### Given data
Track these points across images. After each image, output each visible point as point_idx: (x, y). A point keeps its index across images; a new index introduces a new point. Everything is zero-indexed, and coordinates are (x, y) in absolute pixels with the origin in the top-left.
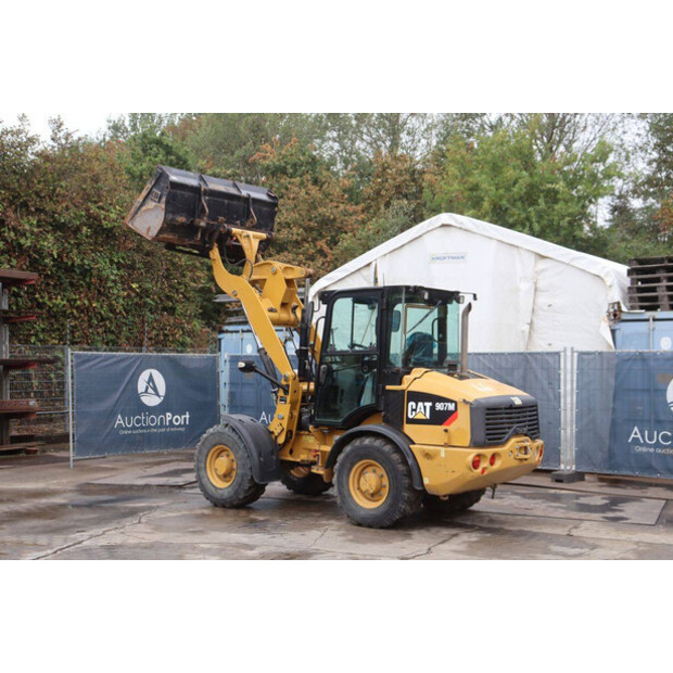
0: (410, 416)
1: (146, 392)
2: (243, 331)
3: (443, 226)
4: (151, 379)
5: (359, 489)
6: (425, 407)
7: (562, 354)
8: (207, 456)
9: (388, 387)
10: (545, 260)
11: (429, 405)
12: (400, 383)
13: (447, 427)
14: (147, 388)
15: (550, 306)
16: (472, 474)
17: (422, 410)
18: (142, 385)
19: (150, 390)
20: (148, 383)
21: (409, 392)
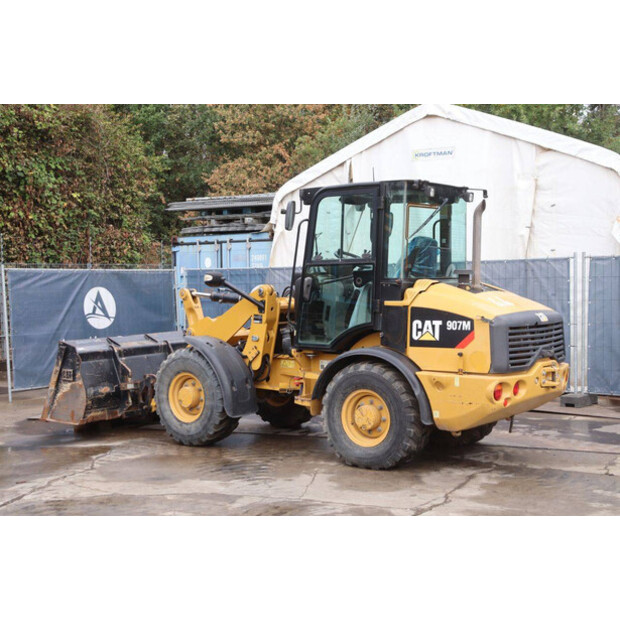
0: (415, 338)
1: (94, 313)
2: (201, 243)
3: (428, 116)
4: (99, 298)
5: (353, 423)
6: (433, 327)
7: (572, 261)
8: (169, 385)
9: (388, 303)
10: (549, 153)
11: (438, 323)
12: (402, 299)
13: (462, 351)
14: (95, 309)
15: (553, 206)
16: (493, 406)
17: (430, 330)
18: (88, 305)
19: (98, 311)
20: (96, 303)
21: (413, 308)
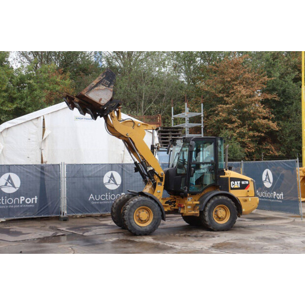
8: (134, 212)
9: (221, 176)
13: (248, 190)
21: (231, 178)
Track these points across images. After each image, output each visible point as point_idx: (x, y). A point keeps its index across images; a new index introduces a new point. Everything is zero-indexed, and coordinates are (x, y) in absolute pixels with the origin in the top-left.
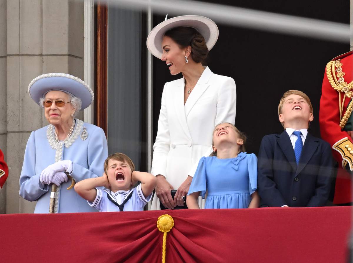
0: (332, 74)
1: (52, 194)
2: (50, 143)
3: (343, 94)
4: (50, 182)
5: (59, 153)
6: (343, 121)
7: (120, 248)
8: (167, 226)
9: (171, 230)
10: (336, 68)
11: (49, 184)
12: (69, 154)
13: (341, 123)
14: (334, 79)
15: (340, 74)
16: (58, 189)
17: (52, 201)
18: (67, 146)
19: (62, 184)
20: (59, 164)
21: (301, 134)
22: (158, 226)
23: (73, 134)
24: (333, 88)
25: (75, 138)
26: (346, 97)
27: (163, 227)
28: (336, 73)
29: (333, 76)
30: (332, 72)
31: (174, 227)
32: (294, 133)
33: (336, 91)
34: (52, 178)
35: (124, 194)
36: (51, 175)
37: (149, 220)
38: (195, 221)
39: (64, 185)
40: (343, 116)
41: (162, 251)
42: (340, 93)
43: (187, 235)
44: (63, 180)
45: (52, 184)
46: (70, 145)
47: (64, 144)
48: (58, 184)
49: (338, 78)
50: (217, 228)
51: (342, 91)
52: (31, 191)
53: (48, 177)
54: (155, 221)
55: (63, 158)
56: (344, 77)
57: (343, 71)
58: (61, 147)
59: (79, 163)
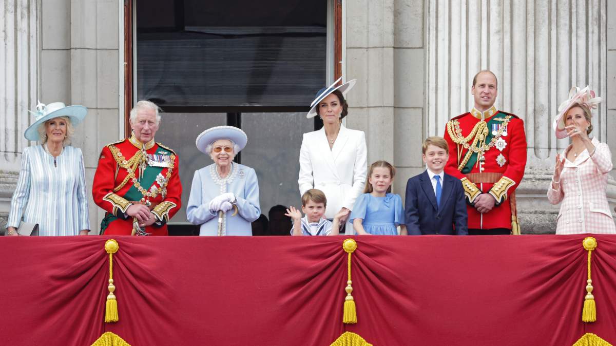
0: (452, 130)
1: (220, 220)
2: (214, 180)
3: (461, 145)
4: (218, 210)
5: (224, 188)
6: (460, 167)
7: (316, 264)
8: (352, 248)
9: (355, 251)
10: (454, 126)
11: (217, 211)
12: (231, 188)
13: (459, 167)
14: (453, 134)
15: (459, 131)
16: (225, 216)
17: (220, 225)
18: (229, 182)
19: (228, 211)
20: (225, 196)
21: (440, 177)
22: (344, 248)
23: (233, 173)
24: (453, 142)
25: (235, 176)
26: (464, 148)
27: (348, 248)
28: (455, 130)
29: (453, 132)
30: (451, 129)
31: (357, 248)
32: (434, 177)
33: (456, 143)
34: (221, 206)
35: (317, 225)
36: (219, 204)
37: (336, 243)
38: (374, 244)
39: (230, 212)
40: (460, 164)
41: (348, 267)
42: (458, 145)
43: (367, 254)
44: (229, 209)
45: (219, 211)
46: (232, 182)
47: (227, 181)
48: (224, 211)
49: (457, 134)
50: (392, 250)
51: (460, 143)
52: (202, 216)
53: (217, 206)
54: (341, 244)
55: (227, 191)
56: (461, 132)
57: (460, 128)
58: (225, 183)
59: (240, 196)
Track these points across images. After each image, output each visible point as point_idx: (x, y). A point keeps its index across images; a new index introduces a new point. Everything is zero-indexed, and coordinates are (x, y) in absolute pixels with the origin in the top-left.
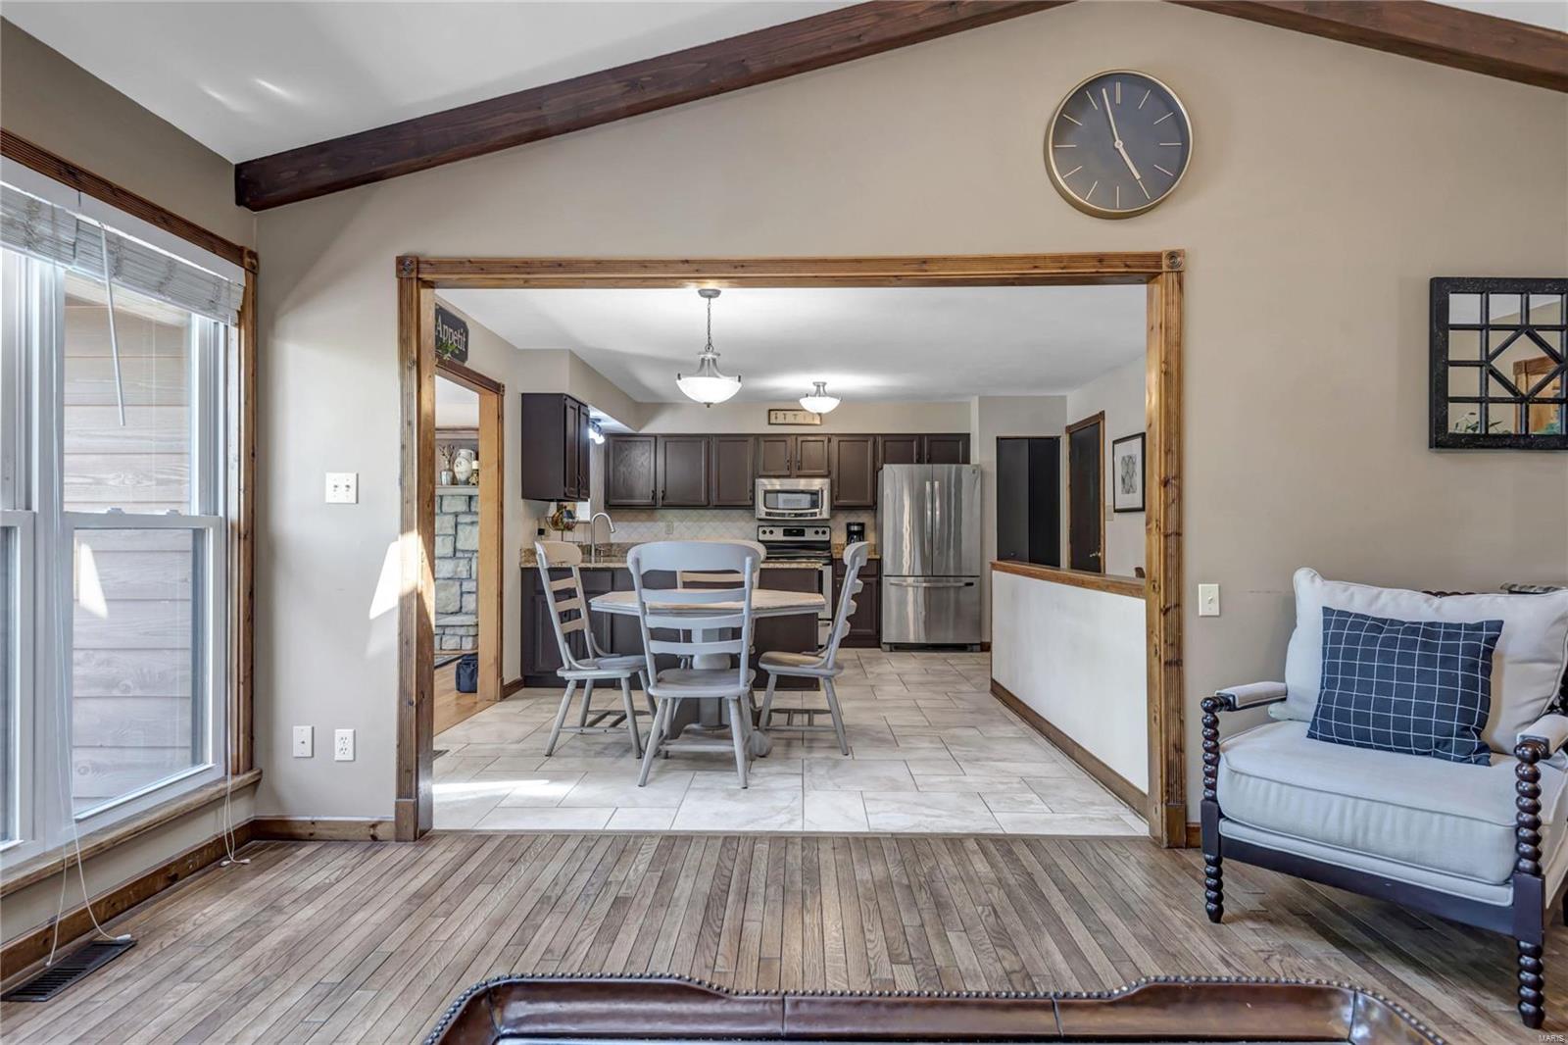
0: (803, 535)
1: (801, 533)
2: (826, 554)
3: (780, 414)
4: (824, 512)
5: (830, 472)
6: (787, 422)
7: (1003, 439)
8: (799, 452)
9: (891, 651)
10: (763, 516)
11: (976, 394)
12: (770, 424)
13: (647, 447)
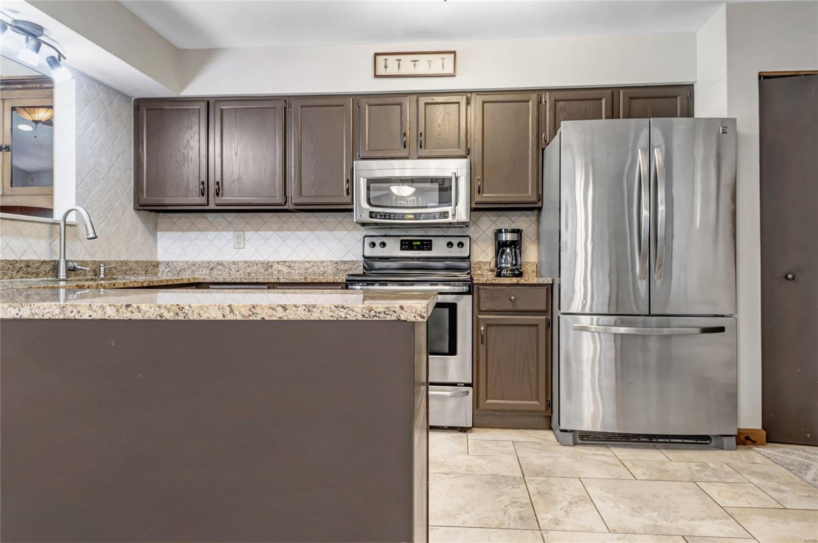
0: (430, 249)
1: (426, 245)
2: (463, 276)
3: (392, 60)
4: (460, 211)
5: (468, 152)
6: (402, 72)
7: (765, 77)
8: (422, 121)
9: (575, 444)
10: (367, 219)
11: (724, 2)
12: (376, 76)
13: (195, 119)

### Your assignment
Leave out the pictures and repeat the remaining data exactly.

### Answer space
Track these points across images. After each image, output each visible point as point_idx: (x, y). A point keeps its index across images; a new index introduces a new point. Everything is zero-indexed, and coordinates are (x, y) in absolute pixels with the origin in the top-left.
0: (410, 416)
1: (146, 392)
2: (243, 331)
3: (443, 226)
4: (151, 379)
5: (359, 489)
6: (425, 407)
7: (562, 354)
8: (207, 456)
9: (388, 387)
10: (545, 260)
11: (429, 405)
12: (400, 383)
13: (447, 427)
14: (147, 388)
15: (550, 306)
16: (472, 474)
17: (422, 410)
18: (142, 385)
19: (150, 390)
20: (148, 383)
21: (409, 392)
0: (415, 338)
1: (94, 313)
2: (201, 243)
3: (428, 116)
4: (99, 298)
5: (353, 423)
6: (433, 327)
7: (572, 261)
8: (169, 385)
9: (388, 303)
10: (549, 153)
11: (438, 323)
12: (402, 299)
13: (462, 351)
14: (95, 309)
15: (553, 206)
16: (493, 406)
17: (430, 330)
18: (88, 305)
19: (98, 311)
20: (96, 303)
21: (413, 308)
8: (134, 212)
9: (221, 176)
13: (248, 190)
21: (231, 178)
Track these points across images. After each image, output each visible point as point_idx: (x, y). A point keeps its index across images; a new index introduces a new point. Everything is zero-indexed, and coordinates are (x, y) in absolute pixels with the origin in the top-left.
0: (332, 74)
1: (52, 194)
2: (50, 143)
3: (343, 94)
4: (50, 182)
5: (59, 153)
6: (343, 121)
7: (120, 248)
8: (167, 226)
9: (171, 230)
10: (336, 68)
11: (49, 184)
12: (69, 154)
13: (341, 123)
14: (334, 79)
15: (340, 74)
16: (58, 189)
17: (52, 201)
18: (67, 146)
19: (62, 184)
20: (59, 164)
21: (301, 134)
22: (158, 226)
23: (73, 134)
24: (333, 88)
25: (75, 138)
26: (346, 97)
27: (163, 227)
28: (336, 73)
29: (333, 76)
30: (332, 72)
31: (174, 227)
32: (294, 133)
33: (336, 91)
34: (52, 178)
35: (124, 194)
36: (51, 175)
37: (149, 220)
38: (195, 221)
39: (64, 185)
40: (343, 116)
41: (162, 251)
42: (340, 93)
43: (187, 235)
44: (63, 180)
45: (52, 184)
46: (70, 145)
47: (64, 144)
48: (58, 184)
49: (338, 78)
50: (217, 228)
51: (342, 91)
52: (31, 191)
53: (48, 177)
54: (155, 221)
55: (63, 158)
56: (344, 77)
57: (343, 71)
58: (61, 147)
59: (79, 163)
0: (452, 130)
1: (220, 220)
2: (214, 180)
3: (461, 145)
4: (218, 210)
5: (224, 188)
6: (460, 167)
7: (316, 264)
8: (352, 248)
9: (355, 251)
10: (454, 126)
11: (217, 211)
12: (231, 188)
13: (459, 167)
14: (453, 134)
15: (459, 131)
16: (225, 216)
17: (220, 225)
18: (229, 182)
19: (228, 211)
20: (225, 196)
21: (440, 177)
22: (344, 248)
23: (233, 173)
24: (453, 142)
25: (235, 176)
26: (464, 148)
27: (348, 248)
28: (455, 130)
29: (453, 132)
30: (451, 129)
31: (357, 248)
32: (434, 177)
33: (456, 143)
34: (221, 206)
35: (317, 225)
36: (219, 204)
37: (336, 243)
38: (374, 244)
39: (230, 212)
40: (460, 164)
41: (348, 267)
42: (458, 145)
43: (367, 254)
44: (229, 209)
45: (219, 211)
46: (232, 182)
47: (227, 181)
48: (224, 211)
49: (457, 134)
50: (392, 250)
51: (460, 143)
52: (202, 216)
53: (217, 206)
54: (341, 244)
55: (227, 191)
56: (461, 132)
57: (460, 128)
58: (225, 183)
59: (240, 196)
Track these points across images. After each image, output each visible point as point_idx: (x, y). A point keeps its index across images; a new index introduces a new point. Everything is zero-indexed, and coordinates are (x, y) in absolute pixels with the origin in the top-left.
0: (803, 535)
1: (801, 533)
2: (826, 554)
3: (780, 414)
4: (824, 512)
5: (830, 472)
6: (787, 422)
7: (1003, 439)
8: (799, 452)
9: (891, 651)
10: (763, 516)
11: (976, 394)
12: (770, 424)
13: (647, 447)
0: (430, 249)
1: (426, 245)
2: (463, 276)
3: (392, 60)
4: (460, 211)
5: (468, 152)
6: (402, 72)
7: (765, 77)
8: (422, 121)
9: (575, 444)
10: (367, 219)
11: (724, 2)
12: (376, 76)
13: (195, 119)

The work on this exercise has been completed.